PAGE TEXT START

The Little Match Girl
[Das Mädchen mit den Schwefelhölzern]
Music with Visuals by Helmut Lachenmann
Premiered on September 14, 2013 at the Ruhrtriennale Festival, Jahrhunderthalle, Bochum, Germany
Ever since its 1997 world premiere, Helmut Lachenmann’s only work in the genre has been considered the ultimate late 20th-century opera. While refusing the theatrical narration of the fairy tale in the sense of a plot with figures, dialogues, scenes, and arias, the work nonetheless follows the course of Andersen’s text precisely, whereby all the action is dissolved in the music itself. Yet hardly a single tone is created in a conventional way. The acoustic palette used by this extraordinarily diverse music ranges from the swooshing, hissing, grating sounds of the strings, the sounds of rubbing, clapping, and knocking to various breathing and vocal techniques. The result is a beguiling acoustic cosmos of noise and sounds, a threatening and piercing sonic aura of convincing sensuality.
Despite all its strangeness complexity, this music is also quite concretely visual and leads the attentive listener though Andersen’s scenes of cold abandonment while making directly audible the young girl’s visions of life in warmth and safety and her revolt against the dominant torpor with the swish of a match.

PAGE TEXT END
GIVEN RECORDS START

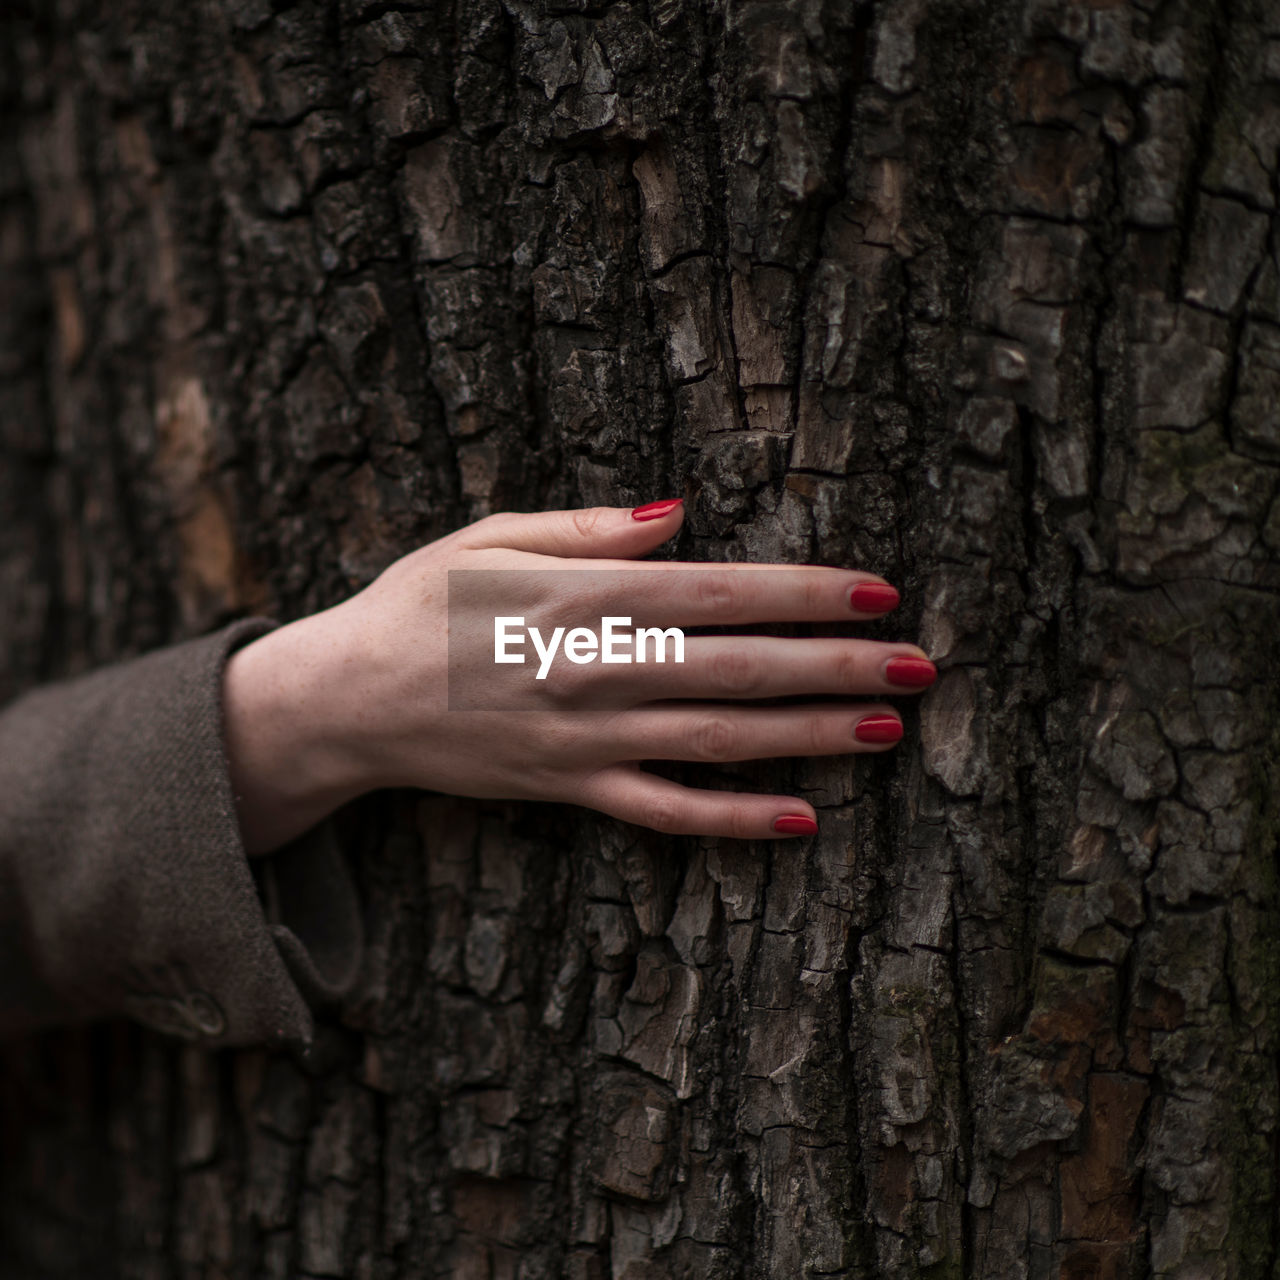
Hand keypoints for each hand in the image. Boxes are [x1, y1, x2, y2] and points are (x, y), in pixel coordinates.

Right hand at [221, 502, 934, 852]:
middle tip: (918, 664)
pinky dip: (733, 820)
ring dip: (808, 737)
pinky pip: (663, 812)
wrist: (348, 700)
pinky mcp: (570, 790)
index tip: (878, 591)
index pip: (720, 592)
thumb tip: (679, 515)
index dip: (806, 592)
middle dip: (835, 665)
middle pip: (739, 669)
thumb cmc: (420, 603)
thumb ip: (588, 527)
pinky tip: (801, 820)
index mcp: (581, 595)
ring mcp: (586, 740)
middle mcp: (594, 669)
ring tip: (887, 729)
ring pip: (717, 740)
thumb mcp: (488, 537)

GIVEN RECORDS END

* TASK *
Answer these questions from the page text:
(a) At which festival and hall was the version on September 14, 2013 premiered?
(b) In what year did the work have its world premiere?
(c) What sound goes with the girl's revolt against the dominant torpor?
Use only the page text for these answers.

* TASK RESPONSE *
(a) The Ruhrtriennale Festival, at the Jahrhunderthalle in Bochum, Germany.
(b) 1997.
(c) The swish of a match.